Alice Diop n’a aucune réponse à nous livrer. Si ce n’est la complexité, l’exigence d’appréhender les autres comme des humains parfois traumatisés et défaillants. Il n’y a pas d’espace pour les mères défaillantes. Lorsqu’elle a assisté au procès de Fabienne Kabou, public, avocates, journalistes confondus, l’assemblée était majoritairement composée de femmes. Au bout des cinq jours, à l’issu de la plaidoirie de l’avocate elles ont toutes fondu en larme. Cette affaire si douloureuse révélait-elle leurs pensées intrusives ? La maternité qui s’impose comme une évidence dans une société patriarcale peut rapidement se transformer en sentence quotidienne. Sans qu’on autorise les femmes à évoquer ce poids indigne donc inaudible.
Dans une conclusion brillante qui cherche à nous guider dans ce portrait complexe, l’avocate évoque le procès d’une femme fantôme. Il serait trop facile de considérer Laurence Coly comme un monstre, elle appartient à notre communauté humaine. Affronter son acte, c’est refuser de rester sidéré sur la plage avec elle.

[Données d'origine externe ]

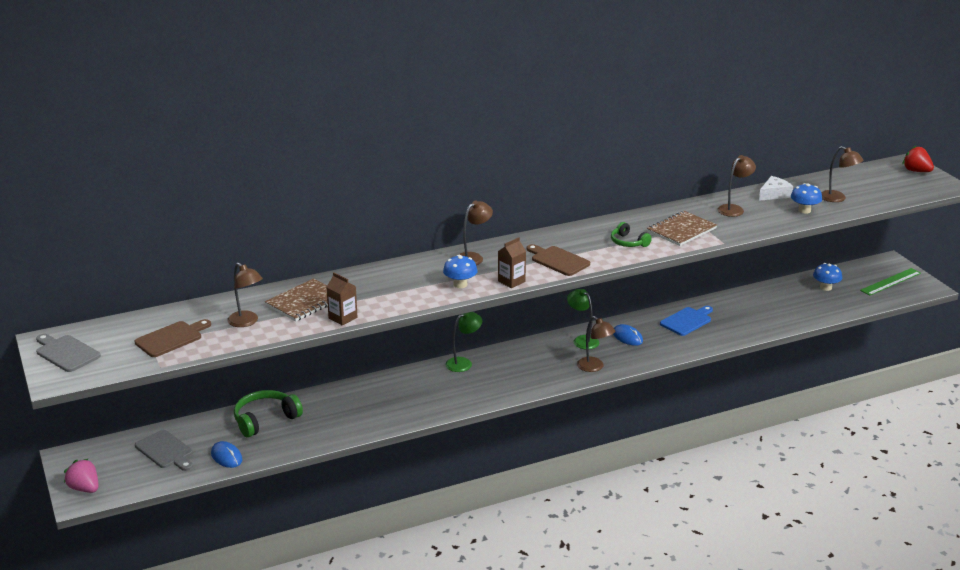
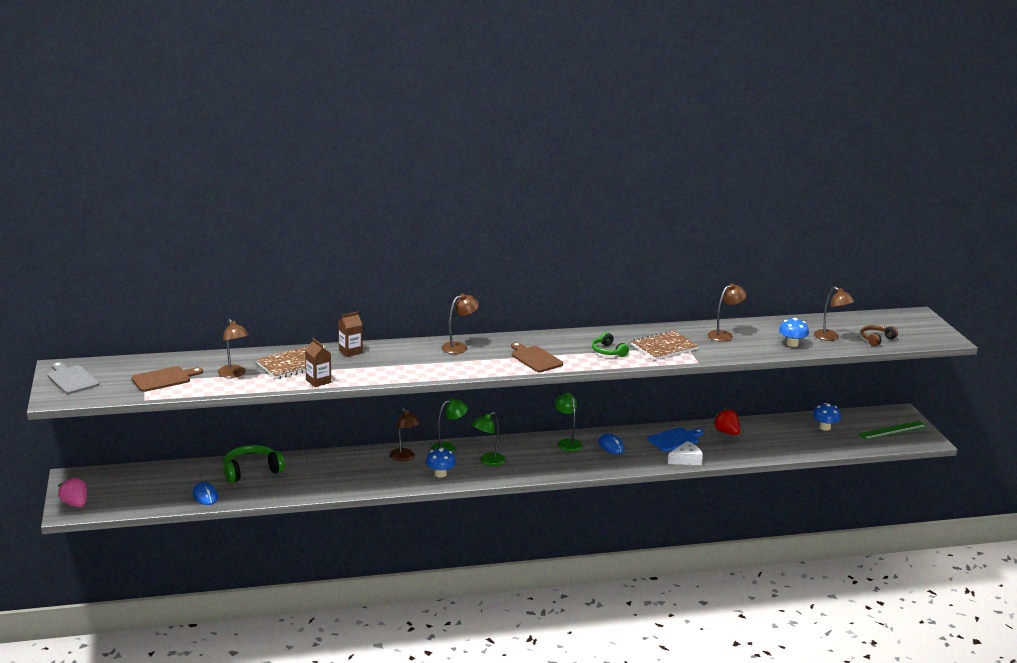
camera: 10 degrees right, 5 degrees down
grey cutting board [135,430,193,471] -> none
blue mushroom [443,255,477,288] -> blue mushroom moved to [426,447,456,478]
brown carton [498,237,526,288] -> brown carton moved to [338,312,363,357]
brown lamp [577,316,615,372] -> brown lamp moved to [389,408,421,462]
white cheese [759,176,793,201] -> white cheese moved to [668,441,703,465]
red strawberry [903,146,934,172] -> red strawberry moved to [713,408,740,435]
none -> green lamp [472,412,505,466]
none -> brown headphones [861,325,898,346]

Une fille porte toute sa vie des cellules de sa mère. Mais ce qu’on sait moins c’est qu’une mère qui met un enfant au monde, garde en elle des cellules de son bébé. Lili continuera à vivre à travers sa mère. Dans le corps de chaque femme, coexistent des cellules de ses ancêtres et de ses descendantes. Ces cellules s’appellent des cellules chimériques. Elles forment un fil invisible entre les femmes.
Ce fil chimérique transmet les savoirs et les traumas. Alors qu’il voit sa femme tourmentée, le compagnon de Rama lui souffle : « C’est ta mère qui est cassée, pas toi ». Rama traîne un fardeau qui n’est pas le sien. Elle est enceinte, en passe de devenir mère. Elle veut se débarrasser des cicatrices qui ont traversé des générations avant elle. Les douleurs de la colonisation, de l’exil. Le réel rejoint l’abstraction, avant d’être mères, les femmes sont des chimères. Chacune les contient toutes.
Plusieurs fois primé, notamment à la Mostra de Venise, le film représentera la France aux Oscars 2023.